What to do: The excerpt on Southern Beekeeper's Nature Reserve says the reserve officially had no name. In one to three sentences, explain why it was known locally as Southern Beekeeper's.

Protected area in Western Australia

Southern Beekeeper's Nature Reserve (sometimes called Southern Beekeepers Nature Reserve) is a nature reserve in the Wheatbelt region of Western Australia, approximately 240 km north of Perth. It is one of 90 nature reserves operated in the Department of Parks and Wildlife's Moora District. Access to much of the reserve is provided by Indian Ocean Drive. Information sites at Southern Beekeeper's include the Molah Hill vista point and Hill River.

The reserve is bordered to the southeast by Cervantes, and to the southwest by Nambung National Park. A large area of vacant Crown Land is found along much of the eastern edge.

== History ==
From 1889 until it was officially closed in 1971, a stock route between Dongara and Perth ran through what is now Southern Beekeeper's Nature Reserve and Nambung National Park. Southern Beekeeper's was gazetted by the Department of Lands and Surveys in 1979, "for the purpose of 'Apiculture and Conservation of Flora'". Officially the reserve did not have a name, but was known locally as Southern Beekeeper's as beekeeping had been taking place in the area for generations, with beekeepers starting on the coastal plains during the spring, then moving on as the season progressed.

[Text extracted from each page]

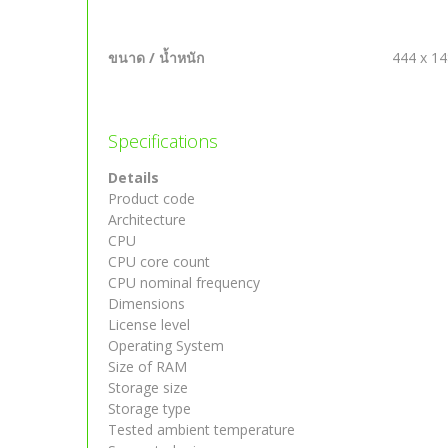
ขนาด / น้ำหนัก
444 x 14
Specifications
Details
Product code
Architecture
CPU
CPU core count
CPU nominal frequency
Dimensions
License level
Operating System
Size of RAM
Storage size
Storage type
Tested ambient temperature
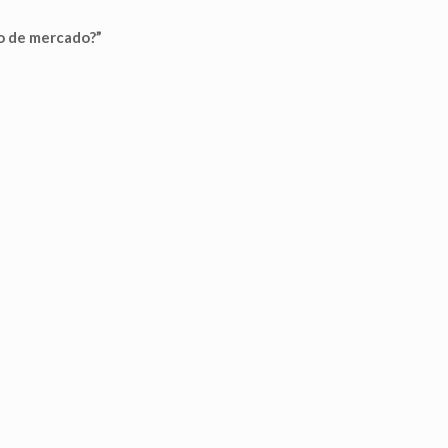
co de mercado?”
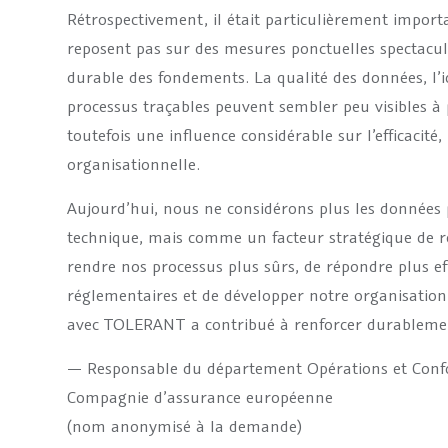
Rétrospectivement, il était particulièrement impor
reposent pas sur des mesures ponctuelles spectacu
durable des fondements. La qualité des données, l’id
processus traçables peuvent sembler peu visibles à 
toutefois une influence considérable sur l’efficacité, 
organisationnelle.
Aujourd’hui, nous ne considérons plus les données
technique, mais comme un facteur stratégique de ré
rendre nos processus plus sûrs, de répondre plus e
réglementaires et de développer notre organisation
avec TOLERANT a contribué à renforcer durableme
— Responsable du département Opérations et Conf
Compagnie d’assurance européenne
(nom anonymisé à la demande)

Problem solution: Beekeeping had taken place in the area for generations, so locals called it Southern Beekeeper's. Beekeepers started on the coastal plains in spring and then moved on as the season progressed.